En 1988, la première chaîne allemande décide de produire une série télévisée de 8h sur le Danube, Danube sans visa, en coproduction avec les télévisions des pays riverains du fleuve. Le metteur en scène tchécoslovaque Martin Holy fut pressentit pour la réalisation. On cherchait désespérément un scénariste. Chaque pays voulait imposer son écrivain, sans arriver à se mettre d’accord sur un auteur. Les Allemands m’ont proposé comme «Alsacien spécialiste de la frontière et de l’Europe» et j’ai proposé une histoire d’amour. Paul, un professeur de musique allemand, tombe amoureux d’une chanteuse lipovène de Vilkovo, la Venise du Danube, sur les rives de la Mer Noire. (les Lipovènes, de confession orthodoxe, sont les descendants de Russes émigrés au XVIIe siècle, ils vivent dans le Delta). Mon projet fut accepté par les responsables des différentes télévisions. Le scénario était prêt lorsque les régimes communistes s’écroulèrent. Le président de la télévision tchécoslovaque était en prison. D’autres responsables avaient disparu. Les Allemands se sont dit qu’ils allaient être obligés de financer le projet tout seuls. Ils ont donc tout annulé, mais j’ai heureusement été payé pour mon travail!
En 1997 j’ai fait une deuxième tentative pour le compte de la ZDF (deuxième chaîne de télévision allemande), mais sous une forme documentaire. Le réveil du Danube; en route pour l’Europe. J’ai remonté le fleuve de l’embouchure à la source en Forêt-Noire, alors que le premier projet prévoyait de descendre le fleuve.
JFB: Quelle a été votre méthode de travail lors de votre voyage le long du Danube?

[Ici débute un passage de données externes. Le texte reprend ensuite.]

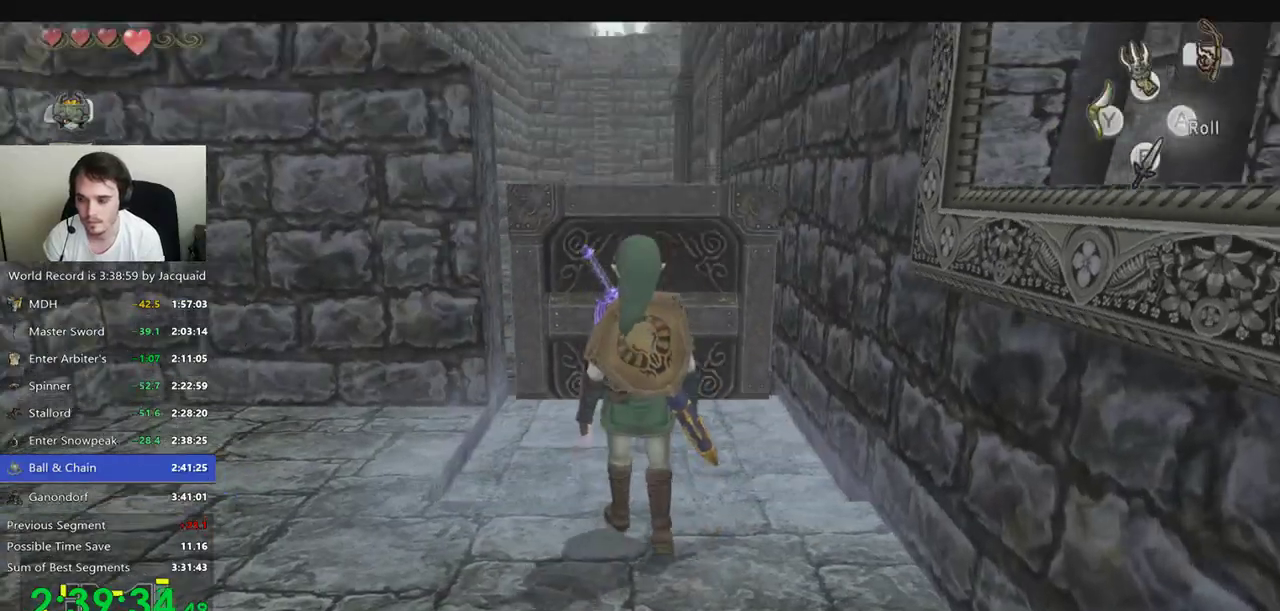
{"dt_ms": 1000, "buttons": [], "left_stick": "up", "right_stick": "center"}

M.G.: La série Danube sans visa était une grosse production de type hollywoodienne, avec un budget important. Chaque pays m’avait proposé une voiture avec chauffeur pour les repérages. Plutôt que d’accepter les voitures officielles, j’ai demandé à la production de m’acheter une voiture d’occasion, immatriculée dans un pays de l’est. L’ambassadeur tchèque est venu m’apporter à Vienne une Lada immatriculée en Tchécoslovaquie. Avec un assistant j’ai fait l’aller et retour pendant deux mois. Nous avions des conseillers artistiques qui nous attendaient partout.
La deuxième production a été plus simple, car je n’étais pas obligé de travailler avec les représentants des pays concernés. Nous formions une modeste équipe de cinq personnes, libres de travailler. Nous avons filmé au hasard des rencontres, évitant les ministres ou les personnes connues. Mais nous avons quand même croisé – par hasard – Emir Kusturica entre Novi Sad et Belgrade, au km 1288. Le lauréat du festival de Cannes (Underground) tournait Chat noir, chat blanc avec ses gitans habituels.
Entre temps, grâce à la vidéo j’ai réalisé de nombreux films en solo. Je voyage comme un vagabond avec un simple sac à dos. Personne ne me connaît, ni ne m’attend. C’est le principe de l’aventure au coin de la rue. Il suffit d’ouvrir les yeux comme un enfant. Les télévisions peuvent m’envoyer n’importe où, n’importe quand, je reviens toujours avec un film. Je travaille comme journaliste-écrivain.
Dans les années 1990 j’ai continué à travailler le long du fleuve, comme cinéaste ou comme écrivain pour le compte du Conseil de l’Europe.
JFB: Y a-t-il des rencontres qui vous ont marqué?
M.G.: Ce qui m’a toujours surpris, c’est le regard des gens. Leur regard quand ils ont soif d’Europe par exemple. Cette force intérieure qu’ils ont dans les yeux, même quand il s’agit de gens simples. J’ai l’impression qu'à l’Ouest du continent nous avons moins d’énergie. A l’Est les citoyens sont moins peureux.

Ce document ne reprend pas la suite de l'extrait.